An Indian buyer offers a brighter and more secure future for Land Rover and Jaguar than an American private equity firm, industry experts told Parliament yesterday.

MPs heard the marque's prospects were "unclear" if snapped up by private equity bidder One Equity. But a sub-continent buyer - tipped to be Tata Motors - was likely to keep them in the UK and invest.

The claims were made by Peter Cooke, professor of automotive management at Buckingham University, and Eric Wallbank, of accountants Ernst and Young.

They were giving evidence to the Commons Business, Enterprise and Regulatory Reform Committee, chaired by Mid Worcestershire MP Peter Luff (Con), following Ford's decision to sell the brands.

Indian automobile firms Tata Motors and Mahindra and Mahindra are reported to be close to submitting revised bids for the businesses which employ 15,000, mainly in Solihull and Castle Bromwich, Birmingham. One Equity is the private equity arm of JP Morgan. Professor Cooke told MPs: "I suspect if Tata were to acquire it, they would keep the company in the UK and look to develop it."

India was a fast-growing economy where people were very brand conscious, which created a "very real opportunity" for Jaguar, he said.

Mr Wallbank said both potential Indian buyers had "strong vehicle manufacturing bases", which they would try to link up with Jaguar and Land Rover.

But commenting on a private equity buyout, he warned: "It is unclear to me what the business model is that would enable this to work for them, as an investor."

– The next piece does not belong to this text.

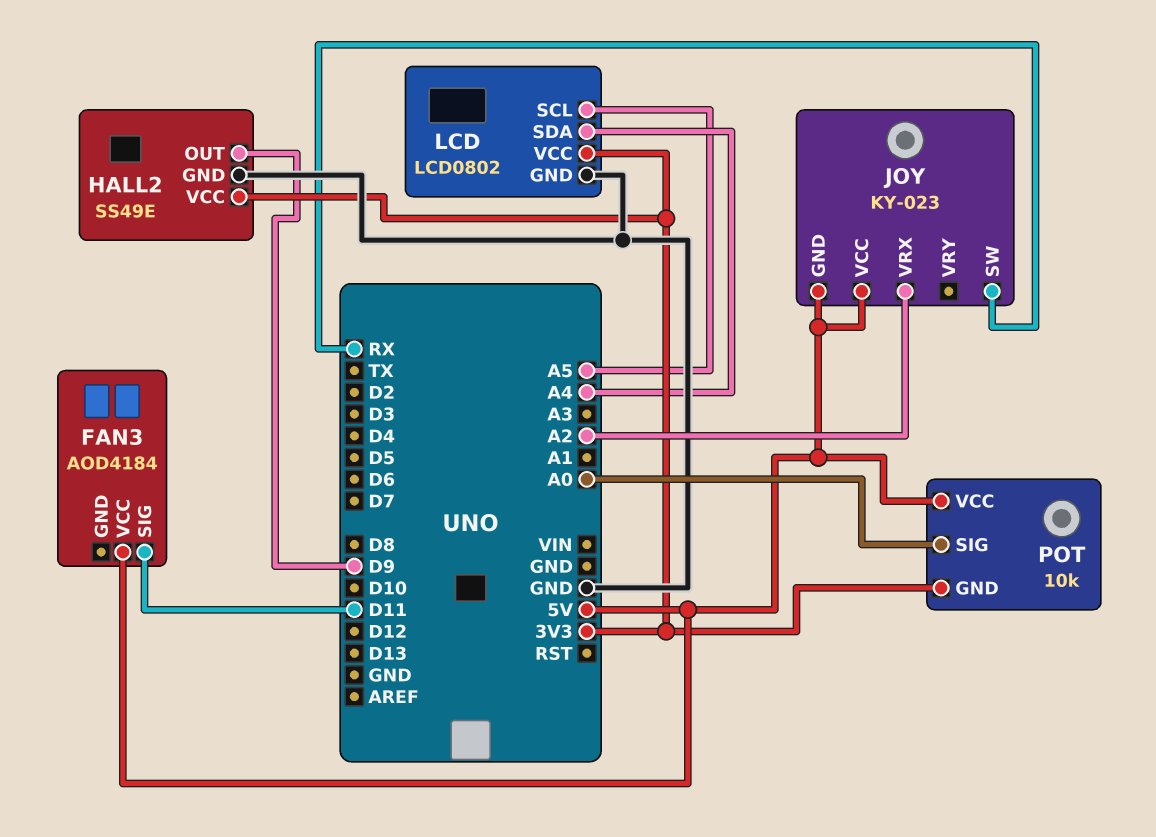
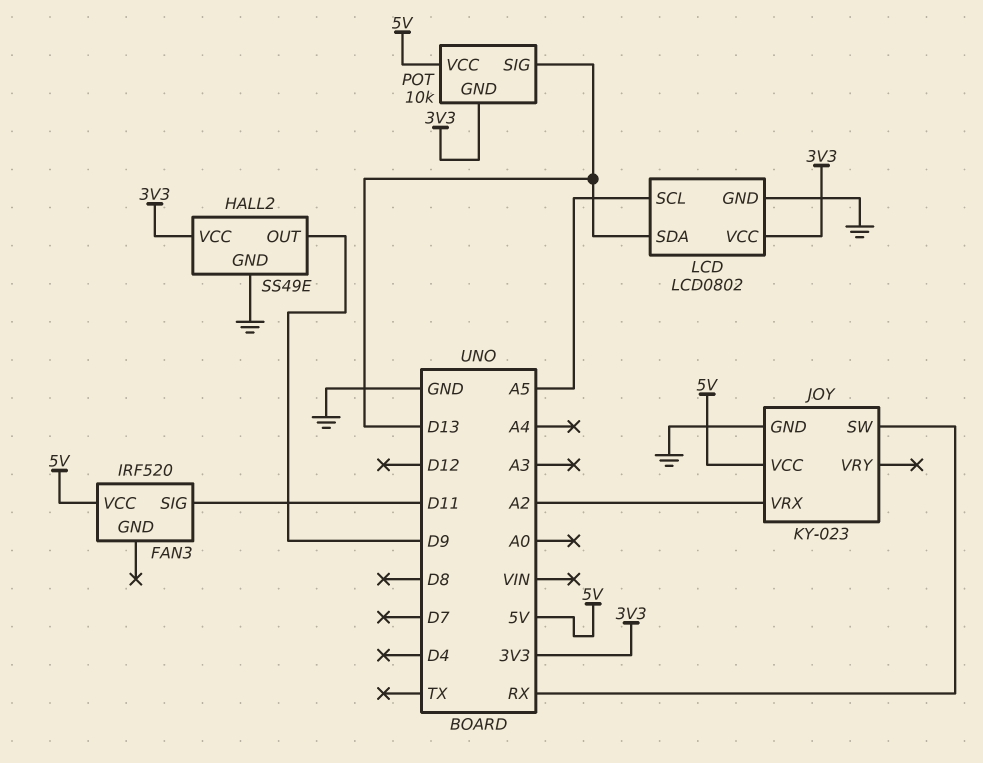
FAN3: AOD4184 -> IRF520
JOY pin GND: 5V -> GND
LCD pin SDA: A4 -> D13
POT pin SIG: A0 -> D13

Both experts agreed Jaguar could have a bright future under the right owner, despite years of unprofitability. Mr Wallbank said: "Ford can't afford to invest, but a new owner might have access to capital to enable them to develop the product range."

Prof Cooke said Jaguar was right to pursue a strategy of making increasingly expensive cars for a "very elite sector".

He told MPs: "We are talking about people who buy two or three cars, because they don't necessarily live in one country."

The committee is expected to take evidence from Ford next year, but agreed not to do so until the sale was complete because of commercial sensitivities. Speaking in a separate Commons hearing, Mr Luff said jobs at Jaguar and Land Rover could be safer under new ownership. He said: "If I were an employee of Ford, Land Rover or Jaguar, I would rather be owned by a company with money to invest than a company that was losing billions."

Solihull MP Lorely Burt added: "I understand Ford is selling the classic marques of Land Rover and Jaguar because elsewhere in the world it is not necessarily so successful.

"The company is £6 billion in debt. The company does not want those marques to be lost, it wants them to continue, but... with the greater investment needed to meet the challenges of the global market."

Ford bought Jaguar in 1989 for £1.6 billion and paid £1.7 billion for Land Rover in 2000.

However, its Premier Automotive Group, which includes the two brands, lost £166 million last year.